Friday, December 21, 2012

The good and bad of fixed effects

If you ever want to scare an economist, the two words "omitted variable" will usually do the trick. I was not trained in an economics department, but I can imagine they drill it into you from the first day. It’s an interesting contrast to statistics, where I have much of my training, where the focus is much more on out-of-sample prediction skill. In economics, showing causality is often the name of the game, and it’s very important to make sure a relationship is not driven by a “latent” variable. Omitted variables can still be important for out-of-sample skill, but only if their relationships with the model variables change over space or time.

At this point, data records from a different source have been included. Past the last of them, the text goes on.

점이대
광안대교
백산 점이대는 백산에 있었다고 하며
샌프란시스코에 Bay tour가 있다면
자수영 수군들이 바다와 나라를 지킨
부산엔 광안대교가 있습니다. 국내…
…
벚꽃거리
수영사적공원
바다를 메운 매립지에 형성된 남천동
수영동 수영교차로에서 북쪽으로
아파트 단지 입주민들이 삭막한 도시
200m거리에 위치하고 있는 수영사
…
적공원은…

A common way to deal with omitted variable bias is to introduce dummy variables for space or time units. These “fixed effects” greatly reduce (but do not completely eliminate) the chance that a relationship is driven by an omitted variable. Fixed effects are very popular, and some economists seem to like to introduce them to the maximum extent possible. But as any economist can tell you (another lesson on day one?), there are no free lunches. In this case, the cost of reducing omitted variable problems is that you throw away a lot of the signal in the data.

Consider a bad analogy (bad analogies happen to be my specialty). Let’s say you wanted to know whether being taller caused you to get paid more. You could simply look at everyone’s height and income, and see if there was a significant correlation. But someone could plausibly argue that omitted variables related to height are actually causing the income variation. Maybe very young and old people tend to get paid less, and happen to be shorter. And women get paid less and tend to be shorter. And certain ethnicities might tend to be discriminated against, and also be shorter. And maybe living in a certain state that has good water makes you both taller and smarter, and being smarter is the real reason you earn more. And on and on and on we could go. A reasonable response would be to introduce dummy variables for all of these factors (gender, age, ethnicity, location). Then you’d be looking at whether people who are taller than average given their age, sex, ethnicity, and location get paid more than an average person of that age, sex, ethnicity, and location.

In other words, you end up comparing much smaller changes than if you were to look at the entire range of data. This helps calm the person grumbling about omitted variables (at least until they think of another one), and would probably be ok in the example, since all of these things can be measured very precisely. But think about what would happen if we only could measure age and income with 10% error. Taking out the fixed effects means removing a lot of the signal but not any of the noise, which means in statistical terms that the power of the analysis goes down.

Now to a more relevant example. (Sorry, this is where things may get a little wonkish, as Krugman would say). I was recently looking at some data that colleagues at Stanford and I are analyzing on weather and nutritional outcomes for district level data in India. As in most developing countries, the weather data in India are far from perfect. And as in most regression studies, we are worried about omitted variables. So what is the right level of fixed effects to include? Inspired by a table in a recent paper by some eminent economists (including a couple who have been rumored to blog on G-FEED once in a while), I calculated the standard deviation of residuals from regressions on different levels of fixed effects. The 2nd and 3rd columns in the table below show the results for summer (June-September) average temperatures (T) and rainfall (P). Units are not important for the point, so I’ve left them out:

 sd(T) sd(P) Cor(T1,T2) Cor(P1,P2) No FE 3.89 8.50 0.92 0.28 Year FE 3.89 4.66 0.93 0.45 Year + State FE 2.20 2.18 0.84 0.26 Year + District FE 0.30 1.63 0.33 0.22

The different rows here correspond to the raw data (no fixed effect), after removing year fixed effects (FE), year + state FE, and year + district FE. Note how including year FE reduces P variation but not T, which indicates that most of the T variation comes from spatial differences, whereas a lot of the P variation comes from year-to-year swings that are common to all areas. Both get further reduced when introducing state FE, but there’s still a good amount of variation left. But when going to district FE, the variation in T gets cut by nearly a factor of 10, from 2.2 to 0.30! That means the typical temperature deviation a regression model would be working with is less than a third of a degree Celsius.

None of this is too interesting, but the 4th and 5th columns are where things get more related to the point about signal to noise. There I’m computing the correlation between two different datasets of T or P (details of which ones are not important). When there is a low correlation between two datasets that are supposed to be measuring the same thing, that’s a good indication that measurement error is a problem. So I’m using this correlation here as an indication of where fixed effects may really cause a problem with signal to noise.

Two things to note. First is that precipitation data seems to have a lot of measurement issues even before taking any fixed effects.  Second is that temperature seems ok, at least until state fixed-effects are introduced (a correlation of 0.842 indicates some measurement error, but still more signal than noise). But when district effects are introduced, the correlation plummets by more than half.

The take-home here is that fixed effects may be valuable, even indispensible, for empirical research. But like turkey at thanksgiving, or presents at Christmas, more of a good thing is not always better.

UPDATE: If you made it to the end of this post, you are probably nerdy enough to enjoy this related cartoon in this week's Economist.